» **Énoncé de la tâche**
Relevez toutes les organisations nommées dans le texte fourni, avec le pays indiqué entre parenthèses pour chacune.

» **Texte fourni**
^^^^^^^^^^^^^^^^

Le Comité a reporté sa décision sur la demande de Creaters Union of Arab (Egypt), de Danjuma Alta Eye Foundation (Nigeria) et de Femmes unies pour un avenir meilleur (Togo), compte des questions posées par les représentants du Soudan, de l’Azerbaïdjan et du Nicaragua.
Le représentant du Pakistan a aussi demandé pourquoi Gulshan-e-John (Pakistan) a soumis sa demande sous cette appellation, alors qu’elle a changé de nom en 2011. International Human Rights Protector’s Group (Inde) a été privée par le représentant de la Chine d’utiliser la terminologie officielle de la province chinoise de Taiwan. Celui de l’Inde a voulu savoir à quelles activités de l’ONU cette ONG a participé.

^^^^^^^^^^^^^^^^

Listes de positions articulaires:

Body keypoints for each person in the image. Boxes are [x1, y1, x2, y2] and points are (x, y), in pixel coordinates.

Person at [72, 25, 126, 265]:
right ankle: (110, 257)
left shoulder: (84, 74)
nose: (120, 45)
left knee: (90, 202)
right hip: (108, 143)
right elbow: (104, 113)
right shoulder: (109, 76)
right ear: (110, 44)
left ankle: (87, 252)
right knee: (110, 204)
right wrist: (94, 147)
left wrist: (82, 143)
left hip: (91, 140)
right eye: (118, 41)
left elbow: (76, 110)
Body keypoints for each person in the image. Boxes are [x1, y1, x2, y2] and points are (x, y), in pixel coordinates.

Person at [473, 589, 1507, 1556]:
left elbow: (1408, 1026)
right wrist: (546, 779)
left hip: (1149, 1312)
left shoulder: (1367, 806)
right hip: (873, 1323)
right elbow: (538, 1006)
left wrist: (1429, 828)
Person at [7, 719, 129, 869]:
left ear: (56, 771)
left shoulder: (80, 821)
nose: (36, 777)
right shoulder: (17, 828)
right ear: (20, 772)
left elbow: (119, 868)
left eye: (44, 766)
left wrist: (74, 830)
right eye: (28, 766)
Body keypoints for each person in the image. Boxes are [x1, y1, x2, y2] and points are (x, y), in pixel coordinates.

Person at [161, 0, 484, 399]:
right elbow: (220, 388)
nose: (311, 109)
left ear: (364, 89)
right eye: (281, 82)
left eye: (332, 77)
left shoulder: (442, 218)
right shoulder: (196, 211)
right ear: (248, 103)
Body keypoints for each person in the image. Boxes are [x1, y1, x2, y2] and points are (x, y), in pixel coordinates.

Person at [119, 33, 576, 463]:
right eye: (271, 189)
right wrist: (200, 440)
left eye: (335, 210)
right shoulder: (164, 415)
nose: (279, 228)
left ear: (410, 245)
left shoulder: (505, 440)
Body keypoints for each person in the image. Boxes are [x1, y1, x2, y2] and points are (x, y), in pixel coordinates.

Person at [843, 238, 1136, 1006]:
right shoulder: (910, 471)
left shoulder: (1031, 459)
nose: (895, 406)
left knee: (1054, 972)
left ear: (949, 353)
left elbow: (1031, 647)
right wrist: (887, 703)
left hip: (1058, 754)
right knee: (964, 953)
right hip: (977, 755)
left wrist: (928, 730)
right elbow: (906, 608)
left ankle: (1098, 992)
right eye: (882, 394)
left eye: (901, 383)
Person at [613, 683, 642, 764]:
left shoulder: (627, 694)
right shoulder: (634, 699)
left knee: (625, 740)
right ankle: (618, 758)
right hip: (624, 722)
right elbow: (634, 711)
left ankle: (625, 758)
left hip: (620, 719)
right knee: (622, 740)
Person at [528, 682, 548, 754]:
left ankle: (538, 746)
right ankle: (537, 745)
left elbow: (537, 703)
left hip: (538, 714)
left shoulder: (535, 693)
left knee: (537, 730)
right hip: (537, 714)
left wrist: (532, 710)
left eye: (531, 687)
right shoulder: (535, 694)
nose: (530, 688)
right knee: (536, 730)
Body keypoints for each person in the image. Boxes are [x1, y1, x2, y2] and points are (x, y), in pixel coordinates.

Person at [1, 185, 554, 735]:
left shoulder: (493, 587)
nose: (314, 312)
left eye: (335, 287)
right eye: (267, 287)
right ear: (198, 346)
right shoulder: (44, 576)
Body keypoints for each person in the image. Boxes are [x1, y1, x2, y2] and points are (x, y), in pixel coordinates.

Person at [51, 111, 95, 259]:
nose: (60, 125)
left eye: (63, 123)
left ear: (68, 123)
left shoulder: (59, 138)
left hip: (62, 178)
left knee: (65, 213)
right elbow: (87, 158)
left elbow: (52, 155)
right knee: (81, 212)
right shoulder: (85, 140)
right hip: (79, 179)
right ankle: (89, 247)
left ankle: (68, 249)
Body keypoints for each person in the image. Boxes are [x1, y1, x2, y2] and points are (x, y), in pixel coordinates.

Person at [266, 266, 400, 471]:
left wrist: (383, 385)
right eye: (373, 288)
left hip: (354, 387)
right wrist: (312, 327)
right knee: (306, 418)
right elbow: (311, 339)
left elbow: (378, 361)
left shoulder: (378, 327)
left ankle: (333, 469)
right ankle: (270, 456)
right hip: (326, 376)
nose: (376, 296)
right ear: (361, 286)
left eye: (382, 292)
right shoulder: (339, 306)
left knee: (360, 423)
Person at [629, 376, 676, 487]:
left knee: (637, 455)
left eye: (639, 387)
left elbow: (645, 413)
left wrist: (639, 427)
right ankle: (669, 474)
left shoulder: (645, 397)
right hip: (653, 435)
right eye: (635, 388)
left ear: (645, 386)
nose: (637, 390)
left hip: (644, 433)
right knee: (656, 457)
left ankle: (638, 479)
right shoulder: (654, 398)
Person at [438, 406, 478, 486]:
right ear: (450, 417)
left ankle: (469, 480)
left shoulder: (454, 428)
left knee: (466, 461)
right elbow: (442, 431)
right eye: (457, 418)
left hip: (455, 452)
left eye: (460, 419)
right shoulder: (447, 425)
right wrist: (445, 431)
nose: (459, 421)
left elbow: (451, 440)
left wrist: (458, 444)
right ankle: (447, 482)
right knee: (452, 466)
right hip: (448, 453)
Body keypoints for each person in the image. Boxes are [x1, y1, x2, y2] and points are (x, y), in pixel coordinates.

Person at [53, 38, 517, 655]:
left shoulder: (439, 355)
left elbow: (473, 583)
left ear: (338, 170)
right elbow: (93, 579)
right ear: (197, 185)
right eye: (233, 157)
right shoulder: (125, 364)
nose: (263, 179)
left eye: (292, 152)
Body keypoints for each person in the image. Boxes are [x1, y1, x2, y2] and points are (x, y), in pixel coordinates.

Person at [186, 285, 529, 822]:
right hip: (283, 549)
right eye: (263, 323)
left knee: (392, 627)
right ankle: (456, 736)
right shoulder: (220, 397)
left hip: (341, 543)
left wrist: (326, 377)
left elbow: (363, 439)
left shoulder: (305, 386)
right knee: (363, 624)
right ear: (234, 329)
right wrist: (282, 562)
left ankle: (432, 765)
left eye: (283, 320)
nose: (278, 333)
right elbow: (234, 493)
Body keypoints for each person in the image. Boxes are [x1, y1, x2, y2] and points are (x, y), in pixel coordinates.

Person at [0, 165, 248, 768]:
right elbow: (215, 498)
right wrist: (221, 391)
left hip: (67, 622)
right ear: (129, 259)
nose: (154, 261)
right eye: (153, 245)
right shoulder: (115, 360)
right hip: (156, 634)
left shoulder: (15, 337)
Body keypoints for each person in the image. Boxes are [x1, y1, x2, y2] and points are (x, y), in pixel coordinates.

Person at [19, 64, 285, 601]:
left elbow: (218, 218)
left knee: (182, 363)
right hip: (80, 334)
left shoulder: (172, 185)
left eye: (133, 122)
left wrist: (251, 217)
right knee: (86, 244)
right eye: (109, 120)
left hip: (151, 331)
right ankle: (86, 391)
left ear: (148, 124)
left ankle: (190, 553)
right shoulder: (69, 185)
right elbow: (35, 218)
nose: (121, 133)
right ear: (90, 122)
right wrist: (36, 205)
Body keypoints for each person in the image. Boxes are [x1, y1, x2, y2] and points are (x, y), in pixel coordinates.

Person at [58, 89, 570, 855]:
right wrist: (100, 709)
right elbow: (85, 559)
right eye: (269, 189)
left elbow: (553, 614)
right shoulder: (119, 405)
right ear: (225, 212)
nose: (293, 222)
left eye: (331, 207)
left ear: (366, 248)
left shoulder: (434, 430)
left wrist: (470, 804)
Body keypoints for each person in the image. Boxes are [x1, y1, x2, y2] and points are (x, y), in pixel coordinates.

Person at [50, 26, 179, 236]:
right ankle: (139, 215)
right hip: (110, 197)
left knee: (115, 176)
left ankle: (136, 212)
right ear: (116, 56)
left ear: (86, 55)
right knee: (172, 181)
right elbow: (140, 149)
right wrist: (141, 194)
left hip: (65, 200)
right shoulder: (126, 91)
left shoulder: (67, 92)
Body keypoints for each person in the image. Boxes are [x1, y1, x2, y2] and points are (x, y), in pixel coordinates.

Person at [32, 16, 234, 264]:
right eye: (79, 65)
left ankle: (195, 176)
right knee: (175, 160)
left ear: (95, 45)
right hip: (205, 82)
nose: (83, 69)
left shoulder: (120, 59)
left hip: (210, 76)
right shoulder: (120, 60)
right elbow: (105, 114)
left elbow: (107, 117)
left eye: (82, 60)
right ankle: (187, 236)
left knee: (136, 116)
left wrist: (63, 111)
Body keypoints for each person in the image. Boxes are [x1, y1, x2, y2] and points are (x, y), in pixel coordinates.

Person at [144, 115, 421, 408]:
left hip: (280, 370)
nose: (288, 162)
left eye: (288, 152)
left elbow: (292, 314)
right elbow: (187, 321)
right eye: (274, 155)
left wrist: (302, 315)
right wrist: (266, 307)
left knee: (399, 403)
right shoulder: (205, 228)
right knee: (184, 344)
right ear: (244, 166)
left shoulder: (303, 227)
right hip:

^^^^^^^^^^^^^^^^

» **Résultat de la tâche**
- Creaters Union of Arab (Egypt)
- Danjuma Alta Eye Foundation (Nigeria)
- Femmes unies pour un avenir meilleur (Togo)
- Gulshan-e-John (Pakistan)
- International Human Rights Protector’s Group (Inde)